More than 500 families now use Linkora, with over 12,000 photos preserved and a 98% caretaker satisfaction rate. Families keep complete control over what is visible and to whom, because privacy on a memorial page is not a feature to be negotiated. If you are new to the idea, start with how Linkora works or browse memorial page ideas for inspiration on what to include.
Frequently Asked Questions
What is the meaning of pallbearer?
A pallbearer is a person who helps carry or escort the casket at a funeral. The name comes from the “pall,” the heavy cloth traditionally draped over a coffin, so a pallbearer literally bears the pall. The term dates to roughly 1710, though the practice of carrying a loved one to their burial place is ancient.
How many pallbearers are needed at a funeral?
Six is standard and eight is common for heavier caskets.

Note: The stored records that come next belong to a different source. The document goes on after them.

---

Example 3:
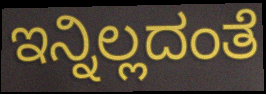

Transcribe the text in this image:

ಇನ್ನಿಲ್ಲದಂತೆ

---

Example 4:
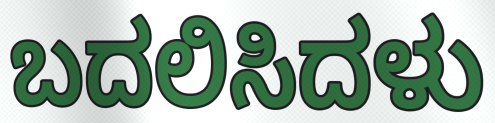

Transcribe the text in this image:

ಬದಲಿಸಿದಳು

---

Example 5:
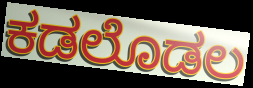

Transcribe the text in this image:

ಕಡಲೊಡಲ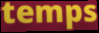
temps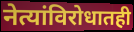
नेत्यांविरोधातही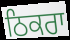
ਠਿਕਰਾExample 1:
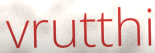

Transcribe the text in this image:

vrutthi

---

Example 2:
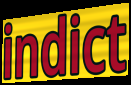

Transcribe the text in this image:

indict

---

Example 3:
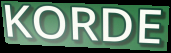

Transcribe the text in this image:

KORDE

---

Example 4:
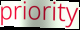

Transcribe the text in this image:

priority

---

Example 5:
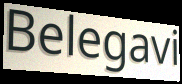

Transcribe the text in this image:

Belegavi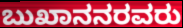
ಬುಖಾನನರವರು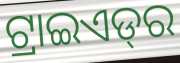
ଟ୍ରାଇଏଡ୍‌ର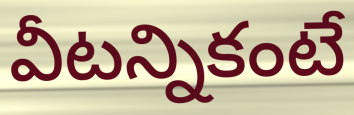
వీటన్నికంటేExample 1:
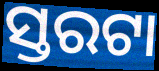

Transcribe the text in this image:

ସ୍ତରଟା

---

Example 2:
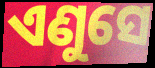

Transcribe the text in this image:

ଏଣୁସେ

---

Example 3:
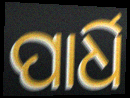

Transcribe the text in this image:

ପାର୍ଧି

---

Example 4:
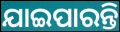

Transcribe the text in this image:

ଯାଇପାରନ୍ତି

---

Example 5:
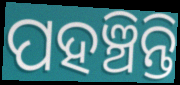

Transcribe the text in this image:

ପହଞ୍ଚିନ୍ତି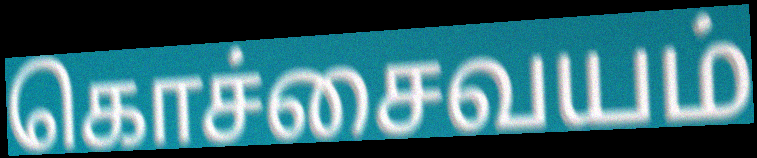
கொச்சைவயம்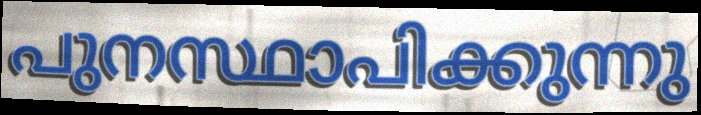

Funeral directors often use a guideline of one pallbearer per 25 pounds of weight. Since standard caskets weigh roughly 160 to 220 pounds, a heavier casket usually calls for eight people. Naming two backups is wise.

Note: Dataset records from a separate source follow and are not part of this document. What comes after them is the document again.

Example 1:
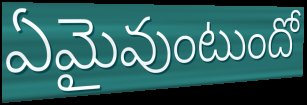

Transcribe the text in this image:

ఏమైవుంటుందో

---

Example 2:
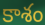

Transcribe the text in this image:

కాశం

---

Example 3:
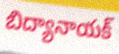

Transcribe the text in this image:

బిద్యానాయక్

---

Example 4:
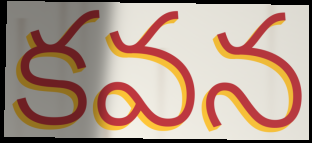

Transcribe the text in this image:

కవన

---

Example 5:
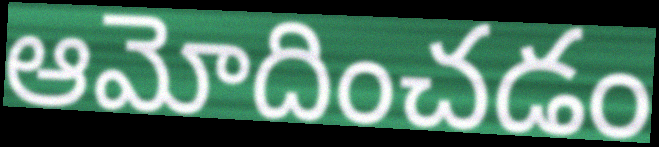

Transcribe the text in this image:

ఆమోదించడం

What is the difference between a pallbearer and an honorary pallbearer?
Active pallbearers physically carry the casket. Honorary pallbearers are named and recognized in the funeral program, and may walk alongside the procession or carry a photo or flowers, but do not bear any weight. The two are considered equal honors, and there is no limit on how many honorary pallbearers a family can name.
Can a woman be a pallbearer?
Yes. There is no rule, tradition, or religious requirement limiting the role to men, and women serve as pallbearers regularly. The only genuine considerations are physical capability, dependability, and emotional readiness. Choose the people who meant the most to the person who died.
Is it rude to decline being a pallbearer?
Not at all. Declining is entirely acceptable, and families understand. Thank them for the honor, be honest about why (a back injury, emotional strain, travel), and offer to support the service another way. Many people who decline the active role accept an honorary one instead.
A Final Thought
Being asked to carry someone is the last physical act of service you can offer them. It is heavy in both senses, and that is rather the point. The walk is slow because it is supposed to be. The names are printed because they are supposed to be remembered.
Make sure they actually are. A monument records a name and two dates. A digital memorial records the people who stood beside it.